Mapping reduced winter ice cover as a Great Lakes stressor

  • Ice cover data were obtained from NOAA's Great Lakes Ice Atlas (mostly the National Ice Cover (NIC) dataset, but Canadian Ice Service data were used for dates when NIC data were not available).
    • These data consisted of total expanse (fraction of surface area covered) of ice across the Great Lakes basin, observed or interpolated daily in 2.5-by-2.5 km pixels throughout the winter (Dec. 1 - May 31).2 We considered a pixel on a given day to be ice-covered if 50% or more of its area was occupied by ice.
  • For each winter from 1973 to 2002, we calculated the cumulative duration of ice cover (number of days having ice cover ≥ 50%).
  • Since the data in many pixels were not normally distributed, to determine whether there was a significant decrease in ice cover in a given pixel, Kendall's tau and p-values were calculated using the nonparametric (rank-based) Mann-Kendall test.
  • For pixels that exhibited a significant decrease in ice cover (defined as Mann-Kendall p < 0.10 and trend direction negative), we expressed the rate of change in duration (i.e. days of ice duration lost per year) using the slope from simple linear regression or duration versus calendar year since 1973.

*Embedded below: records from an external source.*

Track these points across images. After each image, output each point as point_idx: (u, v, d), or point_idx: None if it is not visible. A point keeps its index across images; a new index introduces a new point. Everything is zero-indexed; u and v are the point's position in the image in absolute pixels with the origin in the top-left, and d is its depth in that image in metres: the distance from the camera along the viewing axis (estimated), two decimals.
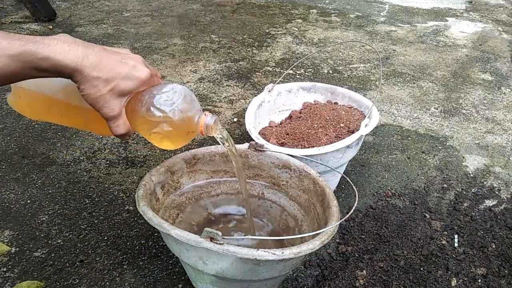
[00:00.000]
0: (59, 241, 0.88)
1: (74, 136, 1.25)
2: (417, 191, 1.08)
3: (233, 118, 1.38)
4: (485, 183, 1.13)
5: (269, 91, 1.08)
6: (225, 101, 1.49)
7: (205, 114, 0.61)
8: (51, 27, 2.14)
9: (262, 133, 1.00)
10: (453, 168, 1.18)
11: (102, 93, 0.51)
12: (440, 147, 1.28)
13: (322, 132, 0.97)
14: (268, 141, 0.93)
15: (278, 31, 2.22)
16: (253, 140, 0.86)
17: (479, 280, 0.83)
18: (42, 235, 0.89)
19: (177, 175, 0.81)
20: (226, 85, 1.60)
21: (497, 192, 1.09)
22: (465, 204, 1.04)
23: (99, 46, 0.53)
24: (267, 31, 2.21)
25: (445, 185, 1.11)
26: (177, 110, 0.57)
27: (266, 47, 1.99)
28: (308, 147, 0.91)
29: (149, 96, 0.57)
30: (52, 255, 0.84)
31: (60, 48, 0.48)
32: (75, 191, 1.02)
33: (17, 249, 0.86)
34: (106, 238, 0.89)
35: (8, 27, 2.11)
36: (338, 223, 0.65)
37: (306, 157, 0.85)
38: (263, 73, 1.72)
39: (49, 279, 0.79)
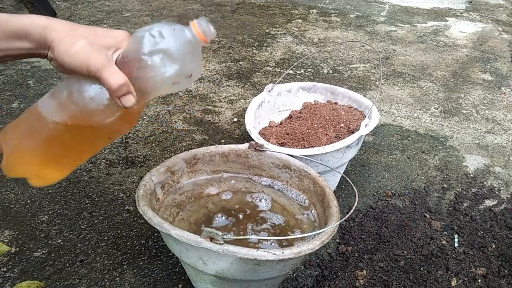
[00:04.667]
0: (59, 241, 0.88)
1: None
2: (417, 191, 1.08)
3: (233, 118, 1.38)
4: (485, 183, 1.13)
5: (269, 91, 1.08)
6: (225, 101, 1.49)
7: (192, 24, 0.50)
8: None
9: (262, 133, 1.00)
10: (453, 168, 1.18)
11: (81, 45, 0.45)
12: (440, 147, 1.28)
13: (322, 132, 0.97)
14: (268, 141, 0.93)
15: (278, 31, 2.22)
16: (253, 140, 0.86)
17: (479, 280, 0.83)
18: (42, 235, 0.89)
19: (177, 175, 0.81)
20: (226, 85, 1.60)
21: (497, 192, 1.09)
22: (465, 204, 1.04)
23: None
24: (267, 31, 2.21)
25: (445, 185, 1.11)
26: (174, 44, 0.47)
27: (266, 47, 1.99)
28: (308, 147, 0.91)
29: (136, 45, 0.47)
30: (52, 255, 0.84)
31: (27, 17, 0.47)
32: (75, 191, 1.02)
33: (17, 249, 0.86)
34: (106, 238, 0.89)
35: None
36: (338, 223, 0.65)
37: (306, 157, 0.85)
38: (263, 73, 1.72)
39: (49, 279, 0.79)
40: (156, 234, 0.90)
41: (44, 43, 0.46)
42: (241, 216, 0.80)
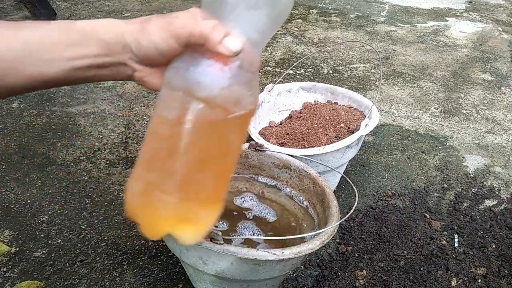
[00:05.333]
0: (59, 241, 0.88)
1: (74, 136, 1.25)
2: (417, 191, 1.08)
3: None
4: (485, 183, 1.13)
5: (269, 91, 1.08)
6: None
7: None
8: None
9: (262, 133, 1.00)
10: (453, 168, 1.18)
11: (155, 21, 0.38)
12: (440, 147, 1.28)
13: (322, 132, 0.97)
14: (268, 141, 0.93)
15: (278, 31, 2.22)
16: (253, 140, 0.86)
17: (479, 280, 0.83)
18: (42, 235, 0.89)
19: None
20: None
21: (497, 192, 1.09)
22: (465, 204, 1.04)
23: None
24: None
25: (445, 185, 1.11)
26: None
27: (266, 47, 1.99)
28: (308, 147, 0.91)
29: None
30: (52, 255, 0.84)
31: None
32: (75, 191, 1.02)
33: (17, 249, 0.86)
34: (106, 238, 0.89)
35: None
36: (338, 223, 0.65)
37: (306, 157, 0.85)
38: (263, 73, 1.72)
39: (49, 279, 0.79)
40: None
41: (116, 43, 0.38)
42: (240, 216, 0.80)
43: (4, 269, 0.81)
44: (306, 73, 1.73)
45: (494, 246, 0.91)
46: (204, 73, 0.38)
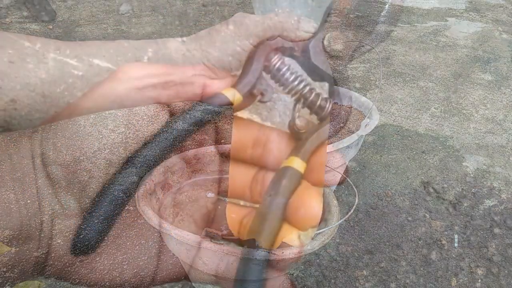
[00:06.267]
0: (59, 241, 0.88)
1: (74, 136, 1.25)
2: (417, 191, 1.08)
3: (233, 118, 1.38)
4: (485, 183, 1.13)
5: None
6: None
7: None
8: (51, 27, 2.14)
9: None
10: (453, 168, 1.18)
11: (215, 29, 0.38)
12: (440, 147, 1.28)
13: None
14: None
15: None
16: None
17: (479, 280, 0.83)
18: (42, 235, 0.89)
19: (177, 175, 0.81)
20: None
21: (497, 192, 1.09)
22: (465, 204, 1.04)
23: None
24: None
25: (445, 185, 1.11)
26: None
27: None
28: None
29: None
30: (52, 255, 0.85)
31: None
32: (75, 191, 1.02)
33: (17, 249, 0.86)
34: (106, 238, 0.89)
35: (8, 27, 2.11)
36: (338, 223, 0.65)
37: None
38: None
39: (49, 279, 0.79)
40: (156, 234, 0.90)
41: (185, 59, 0.38)
42: None
43: (4, 269, 0.81)
44: None
45: (494, 246, 0.91)
46: (289, 63, 0.37)
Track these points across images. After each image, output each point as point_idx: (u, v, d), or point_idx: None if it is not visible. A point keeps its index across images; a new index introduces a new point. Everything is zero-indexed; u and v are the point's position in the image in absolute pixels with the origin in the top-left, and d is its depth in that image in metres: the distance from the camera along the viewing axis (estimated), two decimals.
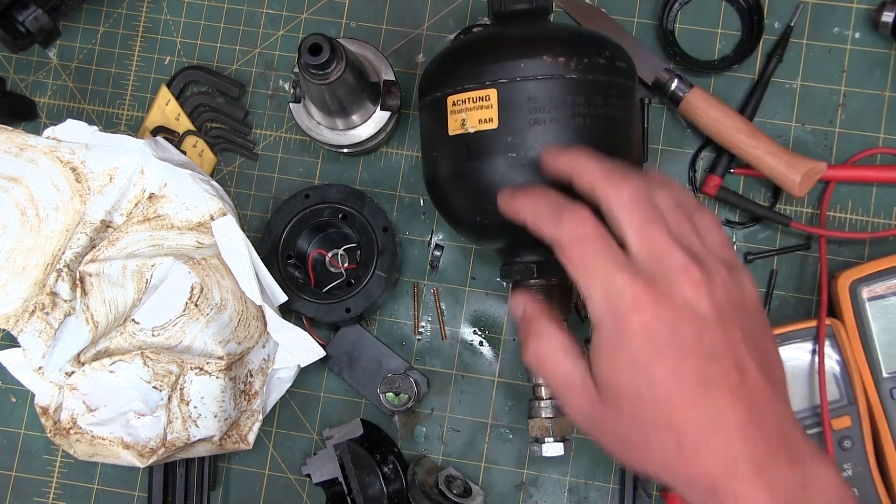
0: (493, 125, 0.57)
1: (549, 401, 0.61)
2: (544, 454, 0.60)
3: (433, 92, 0.61)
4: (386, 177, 0.77)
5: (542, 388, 0.61)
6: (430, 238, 0.76)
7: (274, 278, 0.69)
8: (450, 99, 0.59)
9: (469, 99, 0.58)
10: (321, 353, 0.70)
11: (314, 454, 0.71)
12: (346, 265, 0.75)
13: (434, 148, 0.62)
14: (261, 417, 0.71)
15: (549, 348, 0.51)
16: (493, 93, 0.58)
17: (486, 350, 0.75)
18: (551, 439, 0.60)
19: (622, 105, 0.59)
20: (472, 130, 0.58)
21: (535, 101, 0.57)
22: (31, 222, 0.71)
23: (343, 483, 0.68)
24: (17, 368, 0.71)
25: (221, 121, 0.78)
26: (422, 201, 0.76)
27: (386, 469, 0.70)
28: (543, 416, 0.60)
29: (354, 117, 0.70)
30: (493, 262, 0.75)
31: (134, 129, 0.79)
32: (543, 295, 0.61)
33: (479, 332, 0.75)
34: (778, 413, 0.45)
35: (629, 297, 0.45)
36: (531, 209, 0.51)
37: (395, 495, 0.69)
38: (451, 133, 0.59)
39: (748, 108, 0.73)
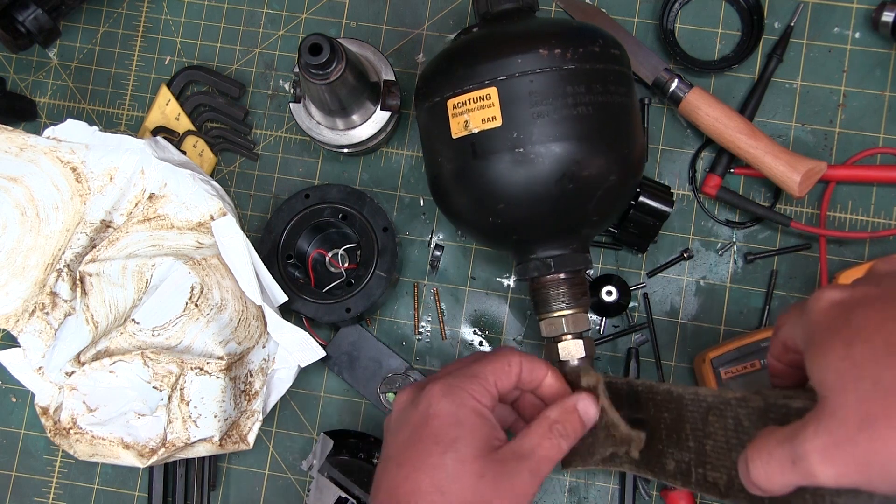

Spatial distribution of reduced ice cover as a stressor in the Laurentian Great Lakes. (Inset: Western Lake Superior).

Data Sources: 

1. Wang, J., X. ai, H. Hu, A. Clites, M.Colton, and B. Lofgren. 2012: Temporal and Spatial Variability of Great Lakes Ice Cover, 1973–2010. J. Climate, 25, 1318–1329.
2. Assel, R., K. Cronk, and D. Norton. 2003. Recent trends in Laurentian Great Lakes ice cover. Climatic Change, 57(1-2):185-204.